The protuberances, the local maximums of the graphs represent those segments of the texts which contain more vocabulary items than it is expected by a first-order statistical model. In turn, the inverted protuberances, i.e. the local minimums of the graphs, can be interpreted in two ways: on the one hand, at the beginning of the texts they refer to the overestimation of the number of vocabulary items which can be expected on the basis of the statistical model; on the other hand, they refer to those segments which carry less vocabulary items than can be expected.
In our project selected literary works (mainly novels, concatenated short stories and their different adaptations including translations and condensed versions) and textbooks for second language acquisition have been analyzed. We have generated unique VRG in each case and used them to explore the vocabulary changes of analysed works often in comparison with the different adaptations and versions if they were available.
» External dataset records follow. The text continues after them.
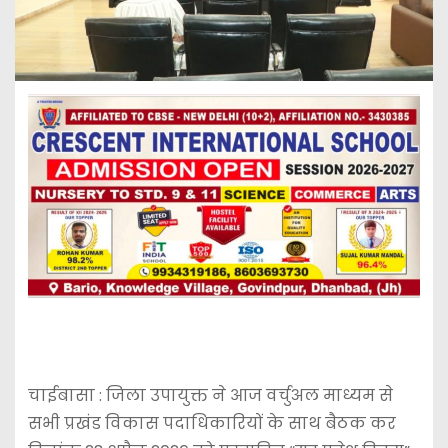
चाईबासा : जिला उपायुक्त ने आज वर्चुअल माध्यम से
सभी प्रखंड विकास पदाधिकारियों के साथ बैठक कर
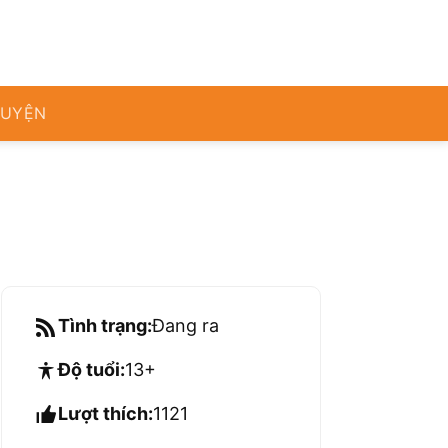
RUYỆN
Tình trạng:
Đang ra
Độ tuổi:
13+
Lượt thích:
1121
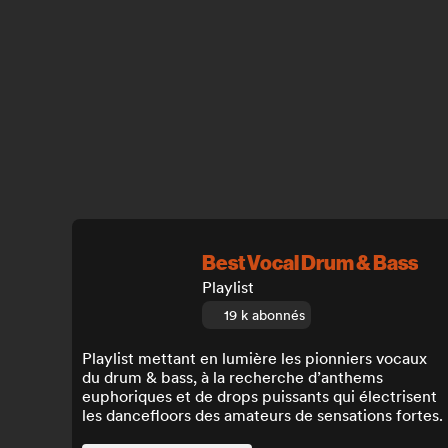
Best Vocal Drum & Bass
Playlist
19 k abonnés
Playlist mettant en lumière les pionniers vocaux
du drum & bass, à la recherche d’anthems
euphoriques et de drops puissants qui électrisent
les dancefloors des amateurs de sensations fortes.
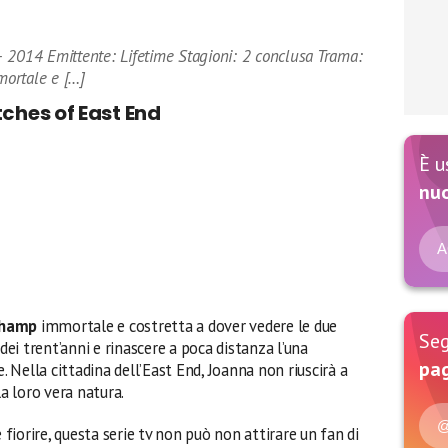
2014 Emittente: Lifetime Stagioni: 2 conclusa Trama:
ortale e […]
ches of East End
È u
nu
A
champ
immortale e costretta a dover vedere le due
Seg
dei trent’anni e rinascere a poca distanza l’una
pag
e. Nella cittadina dell’East End, Joanna non riuscirà a
la loro vera natura.
@
iorire, questa serie tv non può non attirare un fan di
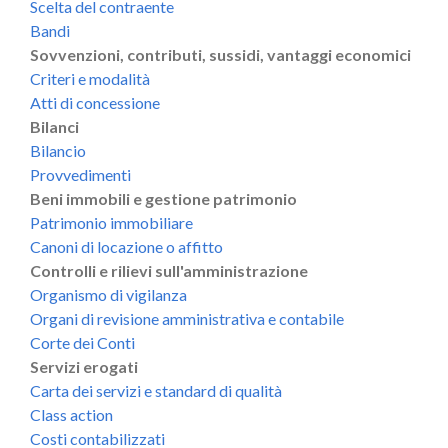
Scelta del contraente
Bandi
Sovvenzioni, contributi, sussidi, vantaggi economici
Criteri e modalità
Atti di concessione
Bilanci
Bilancio
Provvedimenti
Beni immobili e gestione patrimonio
Patrimonio immobiliare
Canoni di locazione o affitto
Controlli e rilievi sull'amministrazione
Organismo di vigilanza
Organi di revisione amministrativa e contabile
Corte dei Conti
Servizi erogati
Carta dei servizi e standard di qualità
Class action
Costi contabilizzati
Using VRG different applications are possible, especially if the potential users can generate them interactively (e.g. via the internet) for selected texts.
In foreign language translations, in terms of vocabulary structure and distribution those texts could be considered reliable which follow the vocabulary pattern of the original work. This means that viewing and analyzing the VRG of the original work and its different translations we can obtain one important and exact measure of reliability of translation.
Considering adaptations in general the authors of these adaptations could use the VRG of the adaptation in question along the whole adaptation process by comparing them to the VRG of the original work. Depending on whether the adaptation follow the original pattern or not, further modifications can be applied to the current adaption before finalizing (and publishing) it.
VRG can also be built for textbooks for second language acquisition. These graphs would reveal how equally (or gradually) the newly introduced words are dispersed in selected textbooks. Based on VRG teachers can develop different teaching and learning strategies or they could select those textbooks which would suit their students’ vocabulary development, language skills, etc. the best. In the latter case, if teachers want to select texts which carry a lot of segments with rich vocabulary, they have to look for texts whose VRG show wide and intensive protuberances. On the other hand, shallow vocabulary richness graphs refer to texts which reuse words frequently (which means that they are relatively easy for students to process and learn). Therefore teachers of second language and teachers of students in need of special care would greatly benefit from using VRG especially if they want to lighten the reading burden on students, for special reasons.
Keywords: Vocabulary richness, language acquisition.